What this task involves:
Gather and copy out every line in the records below that contains the string "depth".

[Stored entries]
-.-.-

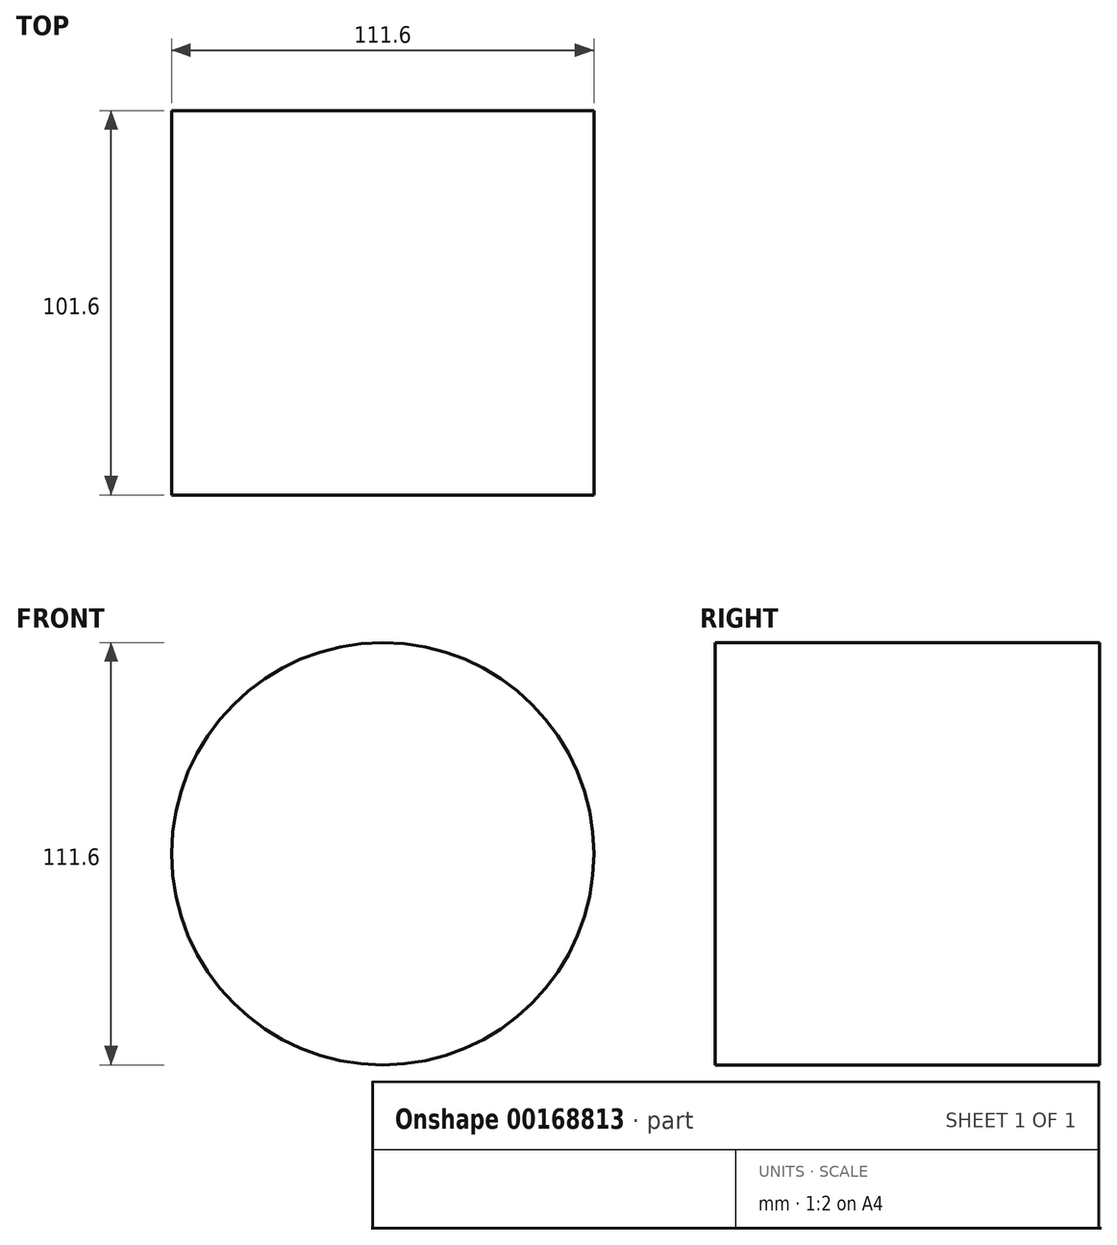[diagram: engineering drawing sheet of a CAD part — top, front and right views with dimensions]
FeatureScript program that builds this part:
annotation { "Feature Type Name" : "Feature", "Feature Type Description" : "" }
export const myFeature = defineFeature(function(context is Context, id is Id, definition is map)
    precondition{}
    {
        {
            var Q0;
            Q0=qCreatedBy(makeId("Front.planeOp"),FACE);
            var sketch = newSketch(context, id + "F0", { "sketchPlane" : qUnion([Q0])});
            skCircle(sketch, "E0", {"center": v(0, 0) * mm, "radius": 55.8 * mm});
            skSolve(sketch);
        }
        {
            var Q0;
            Q0 = qSketchRegion(id + "F0", true);
            var Q1;
            Q1=makeQuery(id+"F0.imprint","IMPRINT",FACE,{"disambiguationData":[TD([[makeQuery(id+"F0.imprint","IMPRINT",EDGE,{"derivedFrom":sQuery(id+"F0.wireOp",EDGE,"E0")}),1.0]])]});
            extrude(context, id + "F1", {"entities" : qUnion([Q0, Q1]), "depth" : 101.6 * mm});
        }
    });
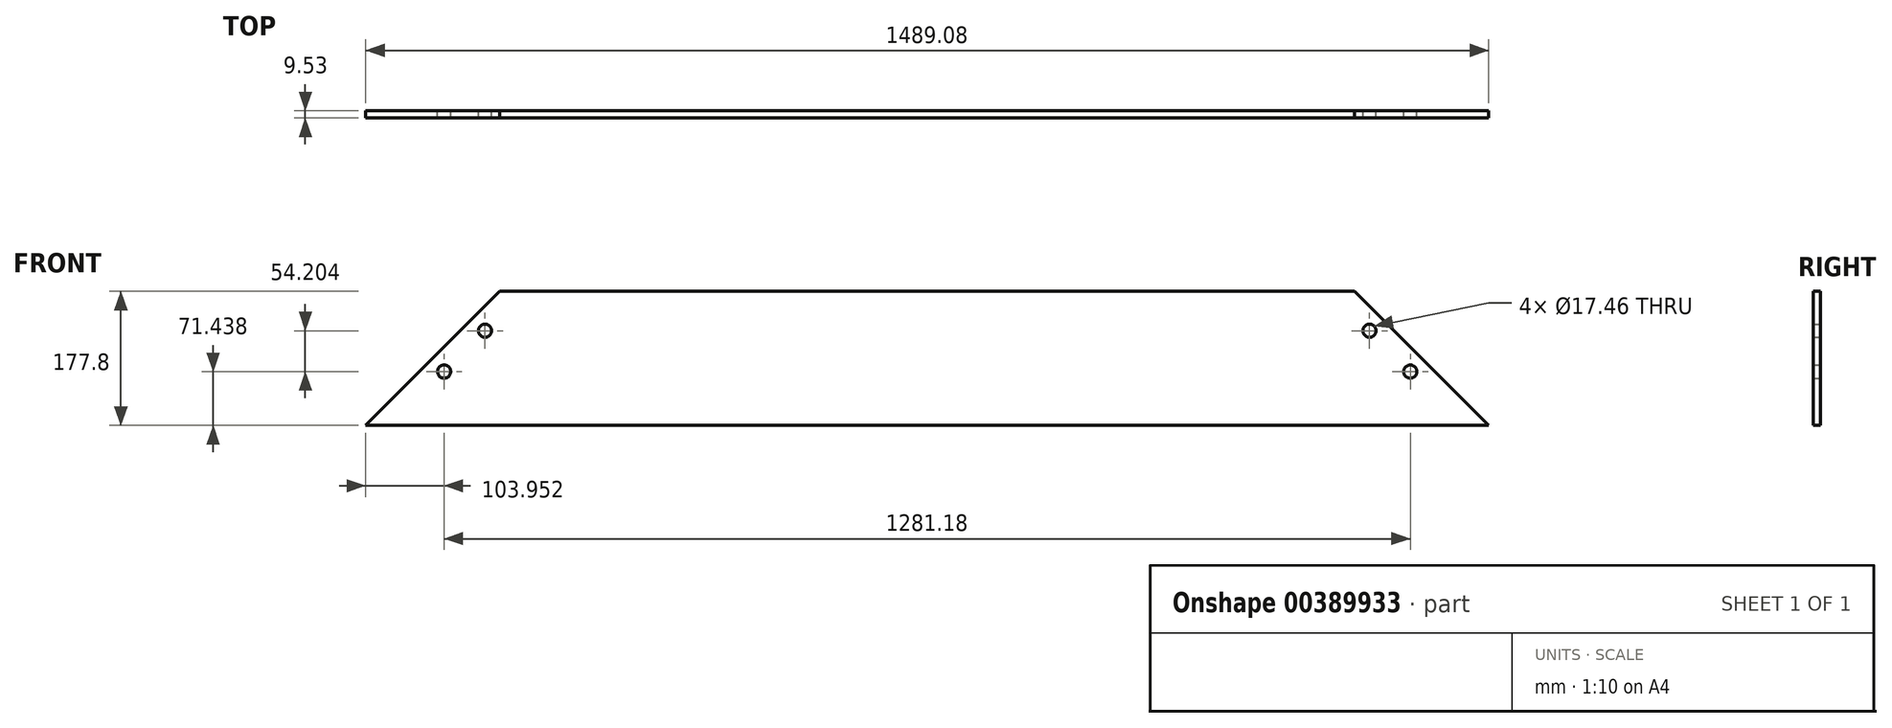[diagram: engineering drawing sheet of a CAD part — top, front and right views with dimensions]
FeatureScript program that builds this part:
annotation { "Feature Type Name" : "Feature", "Feature Type Description" : "" }
export const myFeature = defineFeature(function(context is Context, id is Id, definition is map)
    precondition{}
    {
        {
            var Q0;
            Q0=qCreatedBy(makeId("Front.planeOp"),FACE);
            var sketch = newSketch(context, id + "F0", { "sketchPlane" : qUnion([Q0])});
            skLineSegment(sketch, "E0.bottom", {"start": v(744.54, -88.9) * mm, "end": v(-744.54, -88.9) * mm});
            skLineSegment(sketch, "E0.top", {"start": v(566.74, 88.9) * mm, "end": v(-566.74, 88.9) * mm});
            skPoint(sketch, "E0.middle", {"position": v(0, 0) * mm});
            skLineSegment(sketch, "E1", {"start": v(-744.54, -88.9) * mm, "end": v(-566.74, 88.9) * mm});
            skLineSegment(sketch, "E2", {"start": v(744.54, -88.9) * mm, "end": v(566.74, 88.9) * mm});
            skCircle(sketch, "E3", {"center": v(-586.38, 36.74) * mm, "radius": 8.73 * mm});
            skCircle(sketch, "E4", {"center": v(-640.59, -17.46) * mm, "radius": 8.73 * mm});
            skCircle(sketch, "E5.MirrorC", {"center": v(586.38, 36.74) * mm, "radius": 8.73 * mm});
            skCircle(sketch, "E6.MirrorC", {"center": v(640.59, -17.46) * mm, "radius": 8.73 * mm});
            skSolve(sketch);
        }
        {
            var Q0;
            Q0=makeQuery(id+"F0.imprint","IMPRINT",FACE,{"disambiguationData":[TD([[makeQuery(id+"F0.imprint","IMPRINT",EDGE,{"derivedFrom":sQuery(id+"F0.wireOp",EDGE,"E0.bottom")}),-1.0]])]});
            extrude(context, id + "F1", {"entities" : qUnion([Q0]), "depth" : 9.52 * mm});
        }
    });
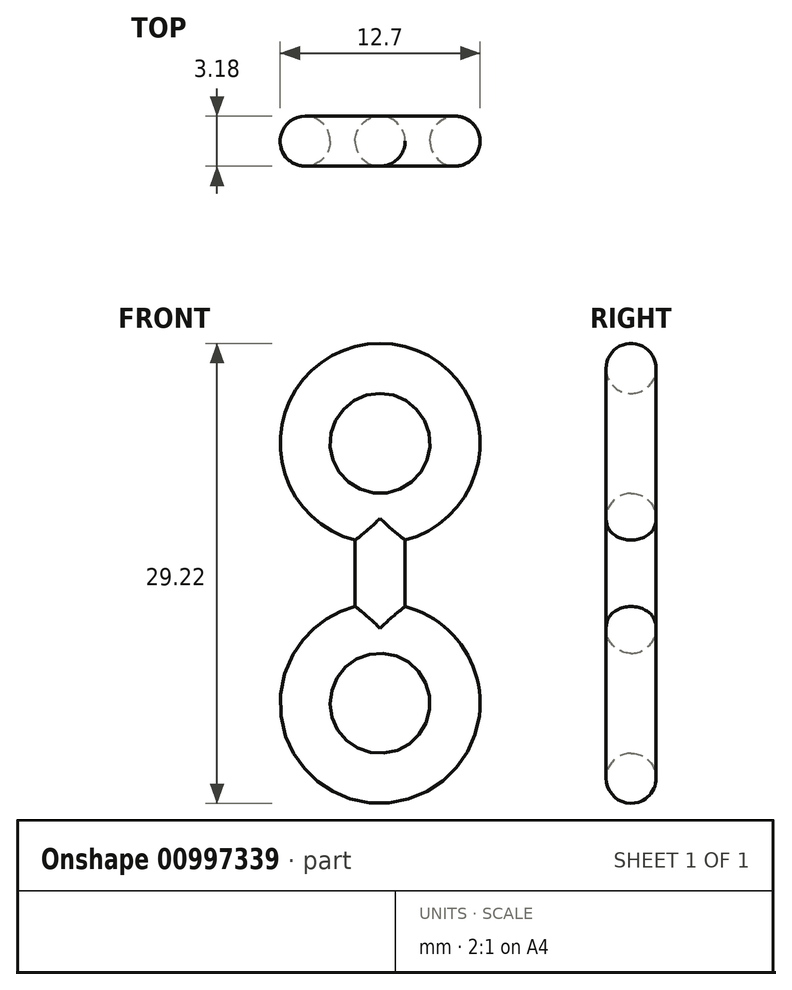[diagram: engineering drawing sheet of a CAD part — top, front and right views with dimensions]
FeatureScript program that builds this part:
annotation { "Feature Type Name" : "Feature", "Feature Type Description" : "" }
export const myFeature = defineFeature(function(context is Context, id is Id, definition is map)
    precondition{}
    {
        {
            var Q0;
            Q0=qCreatedBy(makeId("Front.planeOp"),FACE);
            var sketch = newSketch(context, id + "F0", { "sketchPlane" : qUnion([Q0])});
            skLineSegment(sketch, "E0", {"start": v(0, -5.08) * mm, "end": v(0, 5.08) * mm, "construction": true});
            skCircle(sketch, "E1", {"center": v(0, 8.26) * mm, "radius": 3.18 * mm});
            skCircle(sketch, "E2", {"center": v(0, -8.26) * mm, "radius": 3.18 * mm});
            skLineSegment(sketch, "E3.0", {"start": v(-1.59, -2.1) * mm, "end": v(-1.59, 2.1) * mm});
            skLineSegment(sketch, "E4.0", {"start": v(1.59, -2.1) * mm, "end": v(1.59, 2.1) * mm});
            skArc(sketch, "E5.0", {"start": v(1.59, 2.1) * mm, "mid": v(0, 14.6) * mm, "end": v(-1.59, 2.1) * mm});
            skArc(sketch, "E6.0", {"start": v(-1.59, -2.1) * mm, "mid": v(0, -14.6) * mm, "end": v(1.59, -2.1) * mm});
            skSolve(sketch);
        }
        {
            var Q0;
            Q0=makeQuery(id+"F0.imprint","IMPRINT",FACE,{"disambiguationData":[TD([[makeQuery(id+"F0.imprint","IMPRINT",EDGE,{"derivedFrom":sQuery(id+"F0.wireOp",EDGE,"E1")}),-1.0]])]});
            extrude(context, id + "F1", {"entities" : qUnion([Q0]), "depth" : 3.17 * mm, "offsetDistance" : 25.4 * mm});
        }
        {
            var Q0;
            Q0=makeQuery(id+"F1.opExtrude","CAP_EDGE",EDGE,{"disambiguationData":[OSD([sQuery(id+"F0.wireOp",EDGE,"E1")])],"isStart":true});
            var Q1;
            Q1=makeQuery(id+"F1.opExtrude","CAP_EDGE",EDGE,{"disambiguationData":[OSD([sQuery(id+"F0.wireOp",EDGE,"E2")])],"isStart":true});
            var Q2;
            Q2=makeQuery(id+"F1.opExtrude","CAP_EDGE",EDGE,{"disambiguationData":[OSD([sQuery(id+"F0.wireOp",EDGE,"E1")])],"isStart":false});
            var Q3;
            Q3=makeQuery(id+"F1.opExtrude","CAP_EDGE",EDGE,{"disambiguationData":[OSD([sQuery(id+"F0.wireOp",EDGE,"E2")])],"isStart":false});
            fillet(context, id + "F2", {"entities" : qUnion([Q0, Q1, Q2, Q3]), "radius" : 1.59 * mm, "tangentPropagation" : true, "allowEdgeOverflow" : false});
        }
        {
            var Q0;
            Q0=makeQuery(id+"F1.opExtrude","CAP_EDGE",EDGE,{"disambiguationData":[OSD([sQuery(id+"F0.wireOp",EDGE,"E5.0")])],"isStart":false});
            var Q1;
            Q1=makeQuery(id+"F1.opExtrude","CAP_EDGE",EDGE,{"disambiguationData":[OSD([sQuery(id+"F0.wireOp",EDGE,"E3.0")])],"isStart":false});
            var Q2;
            Q2=makeQuery(id+"F1.opExtrude","CAP_EDGE",EDGE,{"disambiguationData":[OSD([sQuery(id+"F0.wireOp",EDGE,"E4.0")])],"isStart":false});
            var Q3;
            Q3=makeQuery(id+"F1.opExtrude","CAP_EDGE",EDGE,{"disambiguationData":[OSD([sQuery(id+"F0.wireOp",EDGE,"E6.0")])],"isStart":false});
            var Q4;
            Q4=makeQuery(id+"F1.opExtrude","CAP_EDGE",EDGE,{"disambiguationData":[OSD([sQuery(id+"F0.wireOp",EDGE,"E5.0")])],"isStart":true});
            var Q5;
            Q5=makeQuery(id+"F1.opExtrude","CAP_EDGE",EDGE,{"disambiguationData":[OSD([sQuery(id+"F0.wireOp",EDGE,"E6.0")])],"isStart":true});
            var Q6;
            Q6=makeQuery(id+"F1.opExtrude","CAP_EDGE",EDGE,{"disambiguationData":[OSD([sQuery(id+"F0.wireOp",EDGE,"E3.0")])],"isStart":true});
            var Q7;
            Q7=makeQuery(id+"F1.opExtrude","CAP_EDGE",EDGE,{"disambiguationData":[OSD([sQuery(id+"F0.wireOp",EDGE,"E4.0")])],"isStart":true});
            fillet(context, id + "F3", {"entities" : qUnion([Q0, Q1, Q2, Q3, Q4, Q5, Q6, Q7]), "radius" : 1.59 * mm, "tangentPropagation" : true, "allowEdgeOverflow" : false});
        }
    });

-.-.-

Response:
            extrude(context, id + "F1", {"entities" : qUnion([Q0, Q1]), "depth" : 101.6 * mm});
            extrude(context, id + "F1", {"entities" : qUnion([Q0]), "depth" : 9.52 * mm});
            extrude(context, id + "F1", {"entities" : qUnion([Q0]), "depth" : 3.17 * mm, "offsetDistance" : 25.4 * mm});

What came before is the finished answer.